Procedural Syllabus
A syllabus whose units are meaning-focused tasks rather than linguistic items. Learners work on problems whose solution requires comprehension and production in the target language; grammar and vocabulary develop as by-products of the effort to mean.
Origin
The procedural syllabus emerged from the Communicational Teaching Project run by N.S. Prabhu in primary and middle schools in Bangalore and Madras between 1979 and 1984. The project was a deliberate departure from the structural syllabus of Indian state schooling and an equally deliberate refusal of the notional-functional syllabus then ascendant in Europe — Prabhu judged that the problem with structural teaching was methodological, not a matter of swapping one specification for another.
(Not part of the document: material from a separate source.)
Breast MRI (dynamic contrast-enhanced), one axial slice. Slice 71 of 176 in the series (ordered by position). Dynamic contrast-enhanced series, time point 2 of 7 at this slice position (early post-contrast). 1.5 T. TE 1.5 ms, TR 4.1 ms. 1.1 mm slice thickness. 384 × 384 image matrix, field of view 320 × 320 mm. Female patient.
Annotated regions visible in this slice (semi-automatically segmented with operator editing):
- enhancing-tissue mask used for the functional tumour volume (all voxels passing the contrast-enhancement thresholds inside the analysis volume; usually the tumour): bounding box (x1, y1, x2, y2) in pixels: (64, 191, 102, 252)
He set out the rationale and findings in Second Language Pedagogy (Oxford University Press, 1987).
Design Features
The syllabus contains no list of grammatical structures, functions, or notions. It contains tasks. Prabhu (1987) classified them into three broad types:
- Information-gap tasks, requiring transfer of given information from one party to another (for example, completing a partially filled timetable).
- Reasoning-gap tasks, requiring derivation of new information through inference, deduction, or calculation.
- Opinion-gap tasks, requiring identification or articulation of a personal preference, feeling, or attitude.
Sequencing is by perceived cognitive difficulty rather than linguistic complexity. The teacher leads the class through a pre-task version, then learners attempt the task itself with feedback on success rather than form. The assumption — drawn from Krashen-era input hypotheses but pushed further — is that a focus on meaning under appropriate cognitive demand drives acquisition more reliably than focus on form.
Relation to TBLT
The procedural syllabus is the most direct precursor of TBLT. Michael Long's 1985 paper "A role for instruction in second language acquisition: task-based language teaching" cited Prabhu as the operational starting point while diverging on key details: Long retained focus on form within tasks, where Prabhu rejected it. Later TBLT designers (Nunan, Ellis, Skehan) inherited the Bangalore commitment to tasks as syllabus units while building back in the linguistic specification Prabhu had stripped out.
Critiques
The Bangalore Project was evaluated by Beretta and Davies (1985) with mixed results: students on the procedural syllabus performed comparably to control groups on structure-focused measures and slightly better on task-based ones. Critics including Brumfit and Greenwood questioned the replicability of a syllabus that depends so heavily on teacher craft and that resists pre-specification, the very feature Prabhu treated as a virtue.
References
- Prabhu, N. S. (1987). Second Language Pedagogy. Oxford University Press.
- Long, M. H. (1985). A role for instruction in second language acquisition: task-based language teaching. In K. Hyltenstam and M. Pienemann (eds.), Modelling and Assessing Second Language Acquisition (pp. 77–99). Multilingual Matters.
- Beretta, A., and Davies, A. (1985). Evaluation of the Bangalore Project. ELT Journal 39(2), 121–127.